I know these days it is just expected that when you leave school you will go straight on to university, but it is not the only option out there. Some of us did not go to university and have gone on to live very full and productive lives where we have contributed to society and made our families proud.

Please try not to take your father's comments too literally. I don't think you are super dumb at all. I am sure he wants what is best for you, and perhaps wants a better life for you than what he had when he was younger.

Perhaps you could post back and tell us about some of the subjects you like, and what some of your interests are. Your friends mean well when they say you have options, but perhaps they don't understand how difficult it is for you to make a different choice from what your father is expecting of you.

We all have talents and things we are good at, and you can always learn new things too. I hope you will post again, and please don't think you are a failure. As people, we will fail many times throughout life but that doesn't mean that WE are failures. It's all a learning curve.

Solo64
Community Member
My personal subject I wanted to be was a chef but my father wanted me to become something higher (like doc and lawyer, ect) so I was trying to please my father and choosen Information technology because I was good at it as well getting to uni and told my father I was going to uni because he had told me many time to not do any other jobs. But I did not listen my father choice because it was too high for me. my father does not know this I had failed to get to uni. My dad does not accept any offer other then me going to uni. My dad haved told story about do not go to cit because of his experience. So what can I do?

smallwolf
Community Champion
Community Champion

Hi Solo64,

Welcome to beyond blue.

Did you recently finish high school? My dad never said I was a failure, but I felt like one for a number of reasons. Both he and I are also perfectionists, so that I does not help. Anyway, I never got into Uni when I "wanted" and everyone else did so I went to TAFE instead and the course I did there got me into Uni and left with a Masters degree.
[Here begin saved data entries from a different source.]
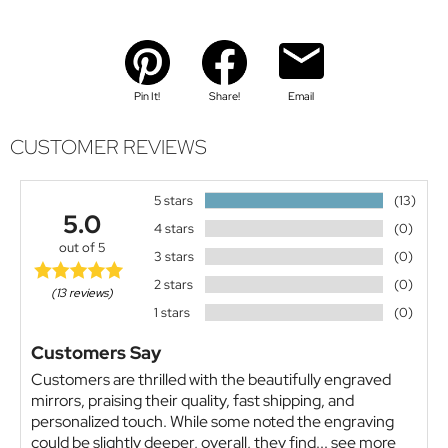
Pin It!
Share!
Email
CUSTOMER REVIEWS
5 stars
(13)
5.0
4 stars
(0)
out of 5
3 stars
(0)
2 stars
(0)
(13 reviews)
1 stars
(0)
Customers Say
Customers are thrilled with the beautifully engraved
mirrors, praising their quality, fast shipping, and
personalized touch. While some noted the engraving
could be slightly deeper, overall, they find...
see more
Now you might not want to get a degree... that is fine also. I lived in a share house with other students. There was one student one semester from finishing his engineering degree and was talking about how to tell his dad that he did not want to do it anymore. My brother took a year off from study after high school and 2 weeks into engineering rang mum and dad to tell them he hated it, and changed to Arts/Law. Someone else did a veterinary degree, completed it, but works as an electrician.

You seems you are passionate about becoming a chef?

Now suppose you got into Uni, you would be living away from home? Would you do the degree part time of full time? Regardless would you do any part time work? Would you find work in your desired area?

As an aside, there are food related Uni courses. But whether that is something you want to consider?

While your dad might not sound caring, it also sounds like he does not want to you make the same "mistakes" (whatever they were, based on your last post) as he did. Conversations with parents can be difficult. But can also lift a weight off your shoulder if you are able. Even today, some conversations with my wife I have to prefix by saying "please let me say, get it all out, before you respond....".

My personal thought is that you don't get into a position whereby 30+ years later, you don't get to my age and issues from your teen years still have an effect on how you perceive yourself.